SOURCE MATERIAL below:
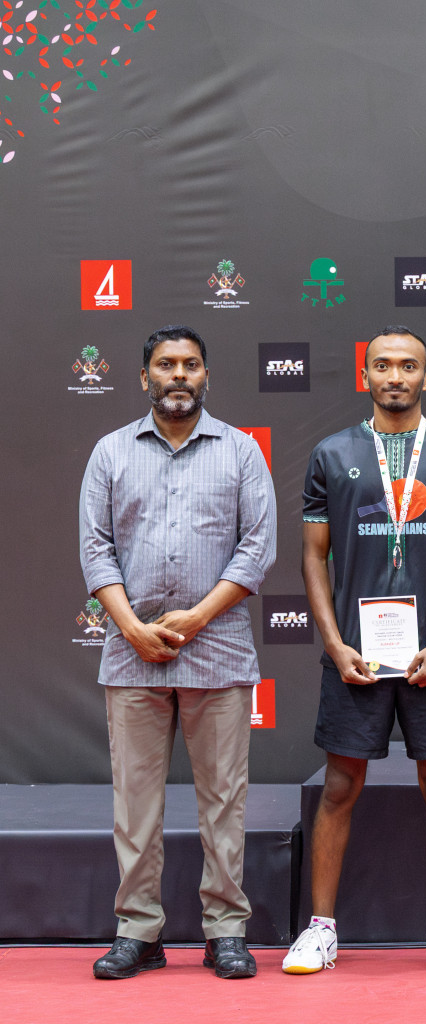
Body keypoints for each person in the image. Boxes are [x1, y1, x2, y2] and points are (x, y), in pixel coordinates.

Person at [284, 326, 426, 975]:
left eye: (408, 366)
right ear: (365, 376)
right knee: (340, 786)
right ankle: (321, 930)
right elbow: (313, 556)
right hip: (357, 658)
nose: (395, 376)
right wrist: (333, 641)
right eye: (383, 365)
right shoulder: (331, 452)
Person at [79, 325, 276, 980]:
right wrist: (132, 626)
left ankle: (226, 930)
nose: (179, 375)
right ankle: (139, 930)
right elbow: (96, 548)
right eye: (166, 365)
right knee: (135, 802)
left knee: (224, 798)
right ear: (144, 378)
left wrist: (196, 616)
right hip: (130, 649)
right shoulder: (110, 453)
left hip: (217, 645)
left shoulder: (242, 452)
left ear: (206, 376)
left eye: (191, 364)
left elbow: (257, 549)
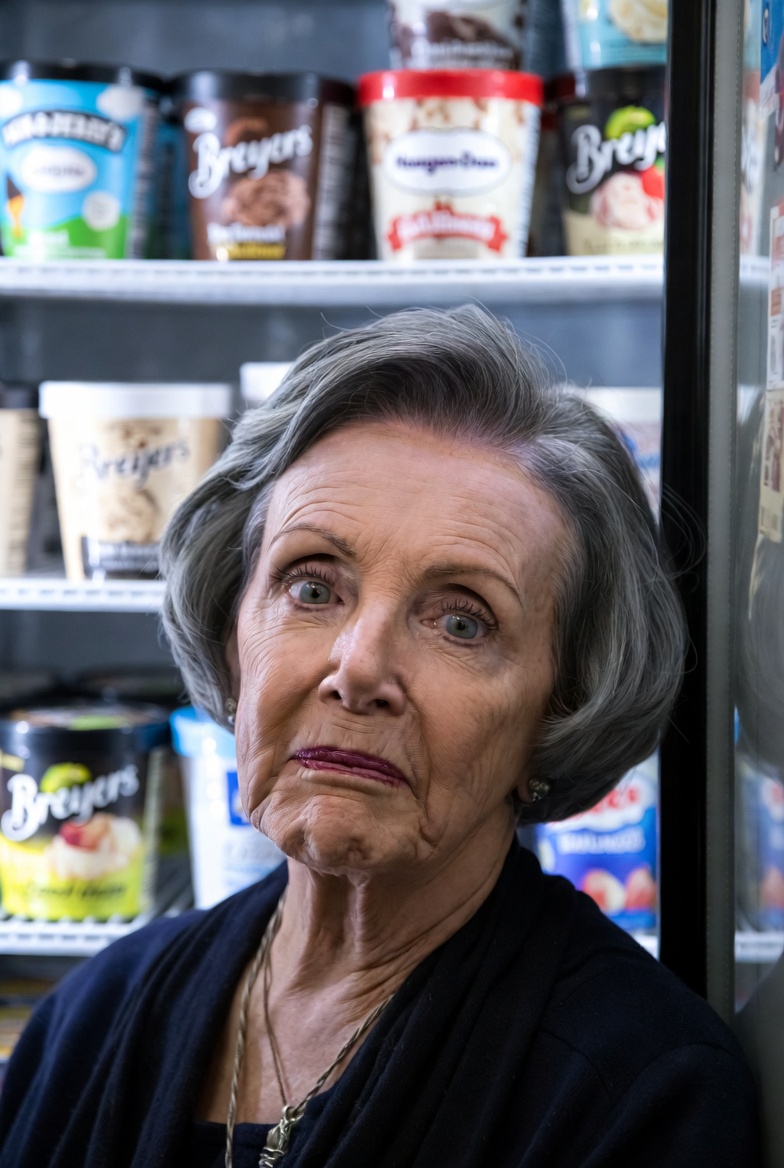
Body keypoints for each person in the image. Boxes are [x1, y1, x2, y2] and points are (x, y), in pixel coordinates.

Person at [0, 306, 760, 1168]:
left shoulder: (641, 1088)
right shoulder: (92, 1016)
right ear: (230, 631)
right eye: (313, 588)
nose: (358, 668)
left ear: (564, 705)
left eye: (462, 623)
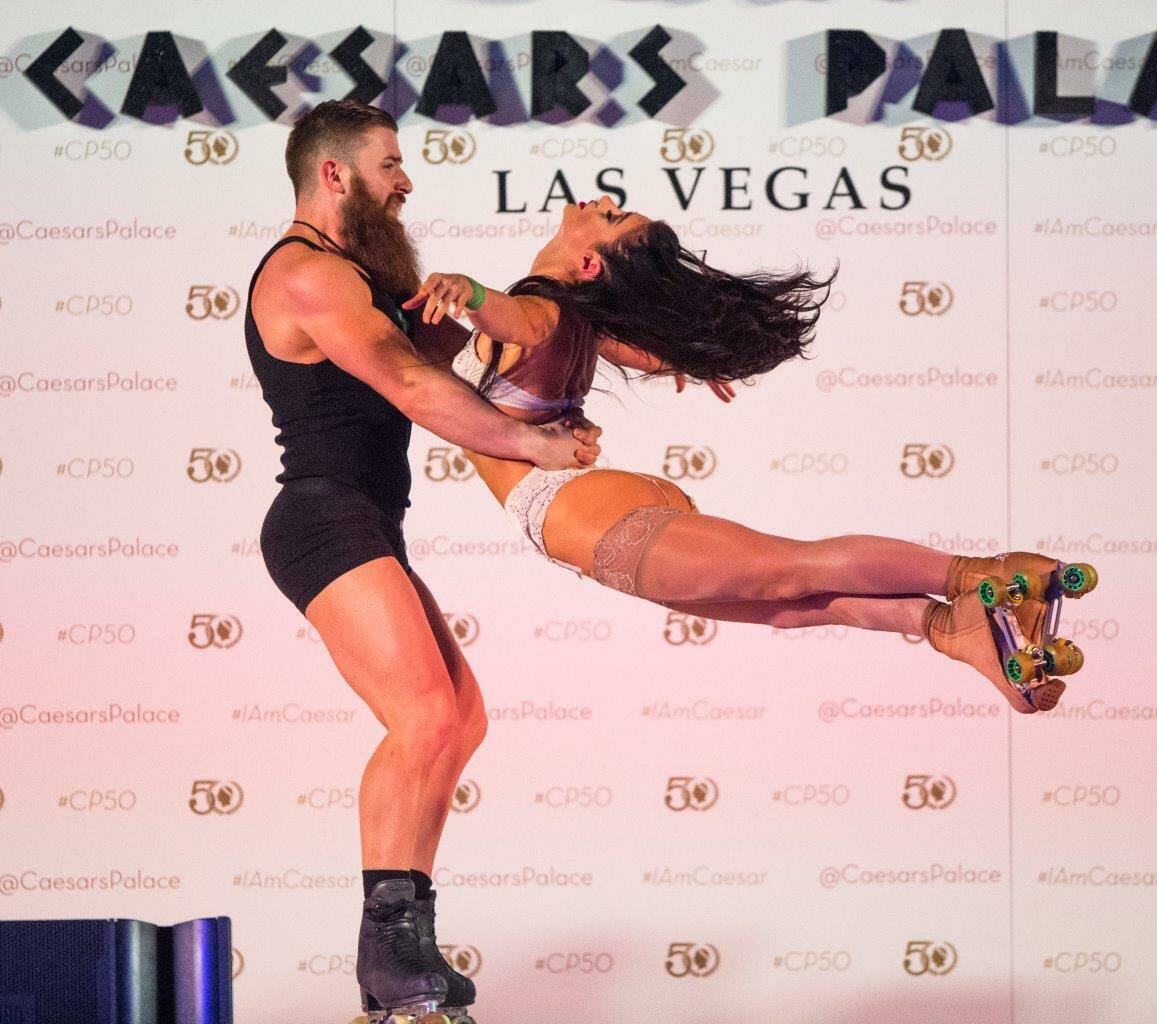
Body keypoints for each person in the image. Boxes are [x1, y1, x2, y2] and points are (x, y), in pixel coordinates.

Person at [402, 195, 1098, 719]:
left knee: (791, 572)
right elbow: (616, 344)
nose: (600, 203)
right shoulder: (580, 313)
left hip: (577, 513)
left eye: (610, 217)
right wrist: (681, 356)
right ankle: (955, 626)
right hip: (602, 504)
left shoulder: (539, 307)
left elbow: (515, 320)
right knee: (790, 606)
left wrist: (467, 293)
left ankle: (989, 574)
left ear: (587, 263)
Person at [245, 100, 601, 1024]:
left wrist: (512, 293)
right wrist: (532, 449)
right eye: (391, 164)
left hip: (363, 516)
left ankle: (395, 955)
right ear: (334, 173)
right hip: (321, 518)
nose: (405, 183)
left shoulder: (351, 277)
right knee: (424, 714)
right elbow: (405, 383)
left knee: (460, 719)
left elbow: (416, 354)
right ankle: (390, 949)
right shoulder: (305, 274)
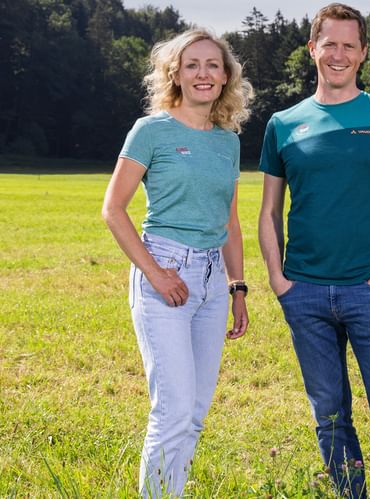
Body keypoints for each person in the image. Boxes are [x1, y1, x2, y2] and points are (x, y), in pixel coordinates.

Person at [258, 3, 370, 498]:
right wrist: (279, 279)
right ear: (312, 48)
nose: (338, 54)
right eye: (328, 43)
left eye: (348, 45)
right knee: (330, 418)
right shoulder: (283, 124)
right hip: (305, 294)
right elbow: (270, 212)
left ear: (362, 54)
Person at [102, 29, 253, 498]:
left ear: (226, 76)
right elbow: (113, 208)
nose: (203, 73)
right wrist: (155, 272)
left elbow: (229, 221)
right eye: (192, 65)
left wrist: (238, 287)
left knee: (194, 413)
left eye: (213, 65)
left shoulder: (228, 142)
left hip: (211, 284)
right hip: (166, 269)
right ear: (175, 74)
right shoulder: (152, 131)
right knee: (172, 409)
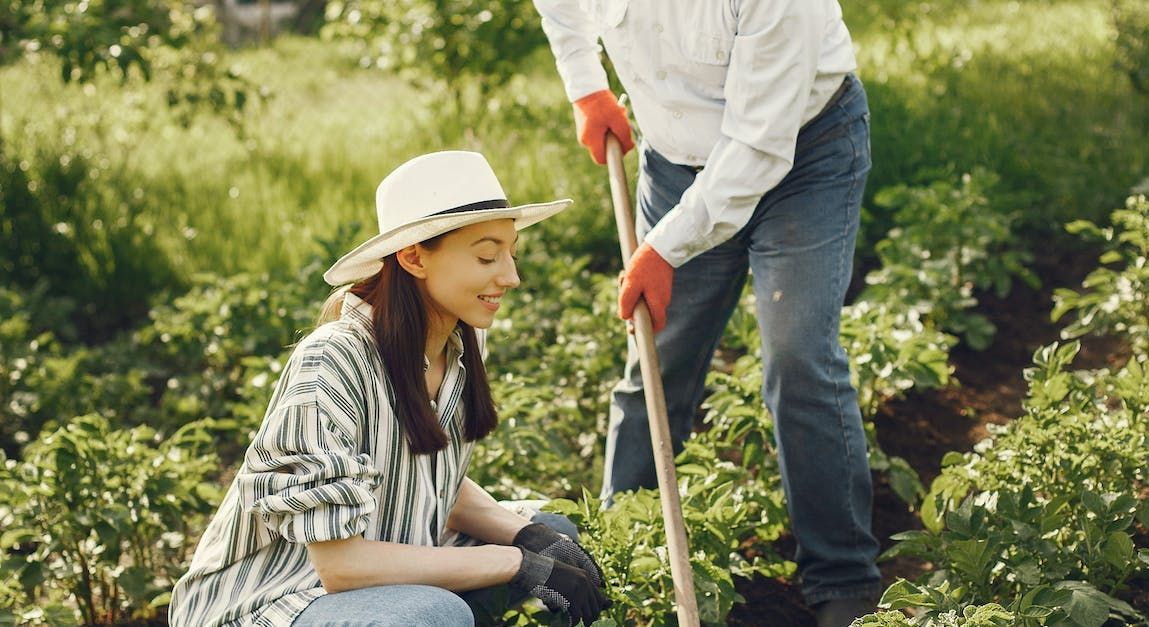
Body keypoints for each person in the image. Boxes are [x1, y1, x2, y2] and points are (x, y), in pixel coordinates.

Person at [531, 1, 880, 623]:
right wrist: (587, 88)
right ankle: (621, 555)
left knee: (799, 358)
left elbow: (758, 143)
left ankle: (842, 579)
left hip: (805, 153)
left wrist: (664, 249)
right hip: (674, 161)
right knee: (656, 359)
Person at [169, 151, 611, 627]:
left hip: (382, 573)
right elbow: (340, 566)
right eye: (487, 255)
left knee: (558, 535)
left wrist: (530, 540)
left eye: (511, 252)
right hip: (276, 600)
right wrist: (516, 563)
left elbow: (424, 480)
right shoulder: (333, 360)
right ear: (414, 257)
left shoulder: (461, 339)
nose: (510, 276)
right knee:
End of SOURCE MATERIAL.
# [TASK PROMPT]
Retype all of the entries exactly as written, leaving out any images.

# [ANSWER SECTION]
Body keypoints for each person in the image. Boxes are [x1, y1, x2, y2] and points are (x, y), in pixel coordinates.

Person at [284, 326, 426, 975]:
left eye: (408, 366)
right ear: (365, 376)
right knee: (340, 786)
right ankle: (321, 930)
right elbow: (313, 556)
right hip: (357, 658)
nose: (395, 376)
right wrist: (333, 641)
right eye: (383, 365)
right shoulder: (331, 452)
Person at [79, 325, 276, 980]:
right wrist: (132, 626)
left ankle: (226, 930)
nose: (179, 375)
right ankle: (139, 930)
right elbow: (96, 548)
right eye: (166, 365)
right knee: (135, 802)
left knee: (224, 798)
right ear: (144, 378)
left wrist: (196, 616)
right hip: (130, 649)
right shoulder: (110, 453)
left hip: (217, 645)
left shoulder: (242, 452)
left ear: (206, 376)
left eye: (191, 364)
left elbow: (257, 549)
Body keypoints for each person in the image. Boxes are [x1, y1, x2, y2] and points are (x, y), in pixel coordinates.

Person at [0, 306, 760, 1168]:
left shoulder: (641, 1088)
right shoulder: (92, 1016)
right ear: (230, 631)
right eye: (313, 588)
nose: (358, 668)
left ear: (564, 705)
left eye: (462, 623)
Body keypoints for each person in the image. Boxes are [x1, y1, x2, y2] and points are (x, y), in pixel coordinates.

Person at [402, 195, 1098, 719]:
left knee: (791, 572)
right elbow: (616, 344)
nose: (600, 203)
right shoulder: (580, 313)
left hip: (577, 513)
left eye: (610, 217)
right wrist: (681, 356)
right ankle: (955, 626)
right hip: (602, 504)
left shoulder: (539, 307)
left elbow: (515, 320)
right knee: (790, 606)
left wrist: (467, 293)
left ankle: (989, 574)
left ear: (587, 263)
Person at [245, 100, 601, 1024]:
left wrist: (512, 293)
right wrist: (532, 449)
right eye: (391, 164)
left hip: (363, 516)
left ankle: (395, 955)
right ear: (334, 173)
right hip: (321, 518)
nose: (405, 183)
left shoulder: (351, 277)
right knee: (424, 714)
right elbow: (405, 383)
left knee: (460, 719)
left elbow: (416, 354)
right ankle: (390, 949)
right shoulder: (305, 274)
Body keypoints for each person in the image. Boxes are [x1, y1, x2, y2] and points are (x, y), in pixel coordinates.

Person at [258, 3, 370, 498]:
right wrist: (279, 279)
right ear: (312, 48)
nose: (338, 54)
right eye: (328, 43)
left eye: (348, 45)
right knee: (330, 418)
right shoulder: (283, 124)
right hip: (305, 294)
right elbow: (270, 212)
left ear: (362, 54)
Person at [102, 29, 253, 498]:
left ear: (226, 76)
right elbow: (113, 208)
nose: (203, 73)
right wrist: (155, 272)
left elbow: (229, 221)
right eye: (192, 65)
left wrist: (238, 287)
left knee: (194, 413)
left eye: (213, 65)
left shoulder: (228, 142)
left hip: (211, 284)
right hip: (166, 269)
right ear: (175, 74)
right shoulder: (152, 131)
right knee: (172, 409)
Body keypoints for each person in the image. Boxes are [x1, y1, x2, y2] and points are (x, y), in pixel coordinates.

Person at [531, 1, 880, 623]:
right wrist: (587, 88)
right ankle: (621, 555)
left knee: (799, 358)
left elbow: (758, 143)
left ankle: (842, 579)
left hip: (805, 153)
left wrist: (664, 249)
right hip: (674, 161)
right knee: (656, 359)
Person at [169, 151, 611, 627]:
left hip: (382, 573)
right elbow: (340, 566)
right eye: (487, 255)
left knee: (558, 535)
left wrist: (530, 540)
left eye: (511, 252)
right hip: (276, 600)
right wrist: (516, 563)
left elbow: (424, 480)
right shoulder: (333, 360)
right ear: (414, 257)
left shoulder: (461, 339)
nose: (510, 276)
right knee:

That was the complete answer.